“You can get into vegetable or meat, but because of the land scarcity issue, and because we’re surrounded by the sea, I strongly felt fishery was the best business to get into.
Mr Cheng focuses on groupers – a fish he says offers the best returns – importing them as babies from Indonesia and Malaysia for just over a dollar each.
He then grows them for 12 to 18 months before selling them for $15 per kg – about the weight of one fish”.
“The growth rate of groupers is slower than the rest, which means you have to invest a lot more, so most farmers choose not to grow them,” he says.
“The fish is high in demand, but there is less supply, so the prices will always be high.

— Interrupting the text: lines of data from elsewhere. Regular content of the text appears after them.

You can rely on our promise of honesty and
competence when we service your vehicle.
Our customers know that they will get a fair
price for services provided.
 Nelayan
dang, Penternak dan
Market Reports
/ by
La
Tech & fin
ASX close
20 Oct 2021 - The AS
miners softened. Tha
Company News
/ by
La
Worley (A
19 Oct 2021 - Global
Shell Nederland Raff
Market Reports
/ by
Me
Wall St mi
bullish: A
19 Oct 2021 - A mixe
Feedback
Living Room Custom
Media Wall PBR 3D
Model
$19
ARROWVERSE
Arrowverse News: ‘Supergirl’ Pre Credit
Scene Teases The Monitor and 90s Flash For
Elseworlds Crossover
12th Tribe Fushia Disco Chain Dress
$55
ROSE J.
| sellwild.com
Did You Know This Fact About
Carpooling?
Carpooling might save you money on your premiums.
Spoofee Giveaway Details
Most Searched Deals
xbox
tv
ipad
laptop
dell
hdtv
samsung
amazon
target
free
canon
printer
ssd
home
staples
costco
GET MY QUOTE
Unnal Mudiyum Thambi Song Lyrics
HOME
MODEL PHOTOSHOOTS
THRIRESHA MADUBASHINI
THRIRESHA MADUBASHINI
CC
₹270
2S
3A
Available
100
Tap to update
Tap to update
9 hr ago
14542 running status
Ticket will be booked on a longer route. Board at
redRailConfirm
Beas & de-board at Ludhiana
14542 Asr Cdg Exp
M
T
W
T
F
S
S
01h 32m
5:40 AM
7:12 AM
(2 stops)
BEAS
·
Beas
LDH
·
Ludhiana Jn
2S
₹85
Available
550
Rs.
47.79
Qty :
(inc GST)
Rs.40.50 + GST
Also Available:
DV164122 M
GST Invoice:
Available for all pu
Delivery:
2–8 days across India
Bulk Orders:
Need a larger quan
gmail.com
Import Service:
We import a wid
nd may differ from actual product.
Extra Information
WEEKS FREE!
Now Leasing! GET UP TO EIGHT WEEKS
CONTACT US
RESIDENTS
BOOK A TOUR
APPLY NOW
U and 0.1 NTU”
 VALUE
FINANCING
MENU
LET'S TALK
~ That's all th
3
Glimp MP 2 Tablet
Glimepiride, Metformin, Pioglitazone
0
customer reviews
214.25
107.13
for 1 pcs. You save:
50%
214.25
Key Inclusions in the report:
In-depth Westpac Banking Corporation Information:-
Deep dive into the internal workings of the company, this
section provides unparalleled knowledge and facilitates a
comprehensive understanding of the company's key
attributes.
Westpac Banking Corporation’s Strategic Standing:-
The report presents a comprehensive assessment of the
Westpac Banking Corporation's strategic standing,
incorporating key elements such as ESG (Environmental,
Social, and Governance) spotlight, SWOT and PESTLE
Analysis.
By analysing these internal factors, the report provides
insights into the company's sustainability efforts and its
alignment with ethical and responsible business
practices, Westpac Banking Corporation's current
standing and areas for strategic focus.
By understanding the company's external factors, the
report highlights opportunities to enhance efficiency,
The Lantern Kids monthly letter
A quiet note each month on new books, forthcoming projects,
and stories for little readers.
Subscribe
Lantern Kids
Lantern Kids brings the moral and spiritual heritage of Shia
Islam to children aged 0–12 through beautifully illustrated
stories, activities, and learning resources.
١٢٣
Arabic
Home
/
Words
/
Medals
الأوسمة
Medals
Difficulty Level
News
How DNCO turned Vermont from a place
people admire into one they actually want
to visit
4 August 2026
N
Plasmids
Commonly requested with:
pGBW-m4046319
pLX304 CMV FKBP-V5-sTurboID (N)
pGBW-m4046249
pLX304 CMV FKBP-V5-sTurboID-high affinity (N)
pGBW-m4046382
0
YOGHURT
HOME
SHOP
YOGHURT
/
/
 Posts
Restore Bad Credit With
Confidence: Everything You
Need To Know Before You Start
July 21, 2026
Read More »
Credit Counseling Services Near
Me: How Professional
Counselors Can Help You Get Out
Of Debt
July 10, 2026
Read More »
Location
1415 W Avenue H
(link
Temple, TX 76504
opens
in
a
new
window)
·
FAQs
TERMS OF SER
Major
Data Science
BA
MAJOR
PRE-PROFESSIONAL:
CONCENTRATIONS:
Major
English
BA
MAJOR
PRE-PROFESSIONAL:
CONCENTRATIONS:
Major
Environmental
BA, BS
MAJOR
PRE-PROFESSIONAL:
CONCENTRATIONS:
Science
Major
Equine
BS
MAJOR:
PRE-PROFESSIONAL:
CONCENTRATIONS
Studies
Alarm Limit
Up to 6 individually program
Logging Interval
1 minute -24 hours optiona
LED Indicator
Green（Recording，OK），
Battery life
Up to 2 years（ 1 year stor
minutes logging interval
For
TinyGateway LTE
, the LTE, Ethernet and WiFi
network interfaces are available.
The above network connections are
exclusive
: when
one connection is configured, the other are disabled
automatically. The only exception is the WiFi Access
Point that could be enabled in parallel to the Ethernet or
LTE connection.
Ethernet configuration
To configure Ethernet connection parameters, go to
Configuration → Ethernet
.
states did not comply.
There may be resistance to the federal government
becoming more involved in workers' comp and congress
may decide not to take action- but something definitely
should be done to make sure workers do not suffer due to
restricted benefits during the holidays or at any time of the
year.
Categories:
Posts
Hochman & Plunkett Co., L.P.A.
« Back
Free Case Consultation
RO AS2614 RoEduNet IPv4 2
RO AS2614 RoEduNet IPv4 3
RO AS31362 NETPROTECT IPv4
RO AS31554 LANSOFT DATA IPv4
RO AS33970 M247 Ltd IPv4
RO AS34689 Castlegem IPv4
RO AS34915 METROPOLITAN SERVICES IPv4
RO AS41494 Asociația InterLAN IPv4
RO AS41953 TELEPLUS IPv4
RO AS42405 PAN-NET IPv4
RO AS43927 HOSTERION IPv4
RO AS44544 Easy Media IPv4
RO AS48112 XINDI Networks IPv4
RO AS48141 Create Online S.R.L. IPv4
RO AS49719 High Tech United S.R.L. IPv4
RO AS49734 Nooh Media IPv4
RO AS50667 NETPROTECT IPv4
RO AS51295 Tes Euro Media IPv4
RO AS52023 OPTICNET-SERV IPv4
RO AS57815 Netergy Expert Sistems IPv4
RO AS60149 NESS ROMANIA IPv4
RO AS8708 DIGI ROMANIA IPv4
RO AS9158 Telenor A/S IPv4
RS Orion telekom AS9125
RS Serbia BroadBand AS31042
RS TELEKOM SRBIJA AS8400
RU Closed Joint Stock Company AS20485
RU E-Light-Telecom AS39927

In 2008, it reached almost $20 per kilogram.
“I reckon the price will go higher because as Asians, as Chinese, we always believe that grouper is a lucky fish.”
Singapore currently produces less than 5% of the food it consumes.
… the government wants to encourage entrepreneurs … to venture into farming so that the country can be more self-sufficient.
Goals set out by the Agri-Food and Veterinary Authority of Singapore include raising local production of fish to meet 15% of domestic demand from the current 4%.
Eggs and leafy vegetables are among other foods on its target list for production growth.
To meet these goals, the government launched a $3.5m Food Fund initiative in December, aimed “at strengthening our strategies of food diversification and local farming to ensure a resilient supply for food for Singapore”.